On March 18, 2022, Berkshire Hathaway Finance Corporation (“BHFC”) issued (i) €500,000,000 aggregate principal amount of its 1.500% Senior Notes due 2030 and (ii) €750,000,000 aggregate principal amount of its 2.000% Senior Notes due 2034 ((i) and (ii), together, the “Notes”) under a registration statement on Form S-3 under the Securities Act of 1933, as amended (the “Securities Act”), filed with the Securities and Exchange Commission (the “Commission”) on January 28, 2022 (Registration Nos. 333-262384 and 333-262384-01) (the “Registration Statement”). The Notes, which are fully and unconditionally guaranteed by Berkshire Hathaway Inc. (“Berkshire”), were sold pursuant to an underwriting agreement entered into on March 8, 2022, by and between (a) BHFC and Berkshire and (b) J.P. Morgan Securities plc and Merrill Lynch International.
The Notes were issued under an Indenture, dated as of January 28, 2022, by and among BHFC, Berkshire, and The Bank of New York Mellon Trust Company, N.A. (the “Indenture”) and (i) an officers’ certificate dated as of March 18, 2022 by BHFC with respect to its 1.500% Senior Notes due 2030 (the “2030 Notes Officers’ Certificate”) and (ii) an officers’ certificate dated as of March 18, 2022 by BHFC with respect to its 2.000% Senior Notes due 2034 (the “2034 Notes Officers’ Certificate” and, together with the 2030 Notes Officers’ Certificate, the “Officers’ Certificates”).
The relevant terms of the Notes and the Indenture are further described under the caption “Description of the Notes and Guarantees” in the prospectus supplement relating to the Notes, dated March 8, 2022, filed with the Commission by Berkshire and BHFC on March 10, 2022, pursuant to Rule 424(b)(5) under the Securities Act and in the section entitled “Description of the Debt Securities” in the base prospectus relating to debt securities of BHFC, dated January 28, 2022, included in the Registration Statement, which descriptions are incorporated herein by reference.

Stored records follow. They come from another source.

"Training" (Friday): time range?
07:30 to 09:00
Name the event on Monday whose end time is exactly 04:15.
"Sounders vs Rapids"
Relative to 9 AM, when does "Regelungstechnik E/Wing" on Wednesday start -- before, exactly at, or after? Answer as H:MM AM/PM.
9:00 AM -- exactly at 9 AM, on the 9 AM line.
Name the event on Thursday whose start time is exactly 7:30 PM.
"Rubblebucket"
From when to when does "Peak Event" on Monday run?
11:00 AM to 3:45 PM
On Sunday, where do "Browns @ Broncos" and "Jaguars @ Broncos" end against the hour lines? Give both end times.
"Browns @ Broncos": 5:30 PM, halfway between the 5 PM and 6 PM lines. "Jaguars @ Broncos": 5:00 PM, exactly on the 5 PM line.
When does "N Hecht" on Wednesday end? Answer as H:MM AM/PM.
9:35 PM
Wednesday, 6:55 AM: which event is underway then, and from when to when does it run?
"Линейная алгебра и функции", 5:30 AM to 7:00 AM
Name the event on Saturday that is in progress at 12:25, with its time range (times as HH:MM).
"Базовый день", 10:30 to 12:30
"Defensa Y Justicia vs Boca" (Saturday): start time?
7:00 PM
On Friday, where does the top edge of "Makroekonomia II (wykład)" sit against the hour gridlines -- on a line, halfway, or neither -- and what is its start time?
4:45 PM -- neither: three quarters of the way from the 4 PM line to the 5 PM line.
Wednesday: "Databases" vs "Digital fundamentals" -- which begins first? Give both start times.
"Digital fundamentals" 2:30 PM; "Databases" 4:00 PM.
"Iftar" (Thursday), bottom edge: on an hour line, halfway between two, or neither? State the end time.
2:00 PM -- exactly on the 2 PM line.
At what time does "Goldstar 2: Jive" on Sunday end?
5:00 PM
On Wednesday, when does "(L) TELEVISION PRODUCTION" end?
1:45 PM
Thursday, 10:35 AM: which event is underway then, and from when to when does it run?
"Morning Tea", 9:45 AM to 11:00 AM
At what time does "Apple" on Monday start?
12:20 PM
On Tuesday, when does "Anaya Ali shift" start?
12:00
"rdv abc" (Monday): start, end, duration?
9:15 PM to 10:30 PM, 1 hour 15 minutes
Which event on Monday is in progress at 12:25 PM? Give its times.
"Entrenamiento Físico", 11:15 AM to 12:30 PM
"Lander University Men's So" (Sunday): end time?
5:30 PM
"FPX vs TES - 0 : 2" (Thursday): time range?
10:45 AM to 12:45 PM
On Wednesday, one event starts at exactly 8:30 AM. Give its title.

A copy of the Indenture is set forth in Exhibit 4.1 of the Registration Statement and is incorporated herein by reference. A copy of the 2030 Notes Officers’ Certificate is attached hereto as Exhibit 4.2 and is incorporated herein by reference. A copy of the 2034 Notes Officers’ Certificate is attached hereto as Exhibit 4.3 and is incorporated herein by reference. The descriptions of the Indenture, the Officers’ Certificates and the Notes in this report are summaries and are qualified in their entirety by the terms of the Indenture, the Officers’ Certificates and the Notes, respectively.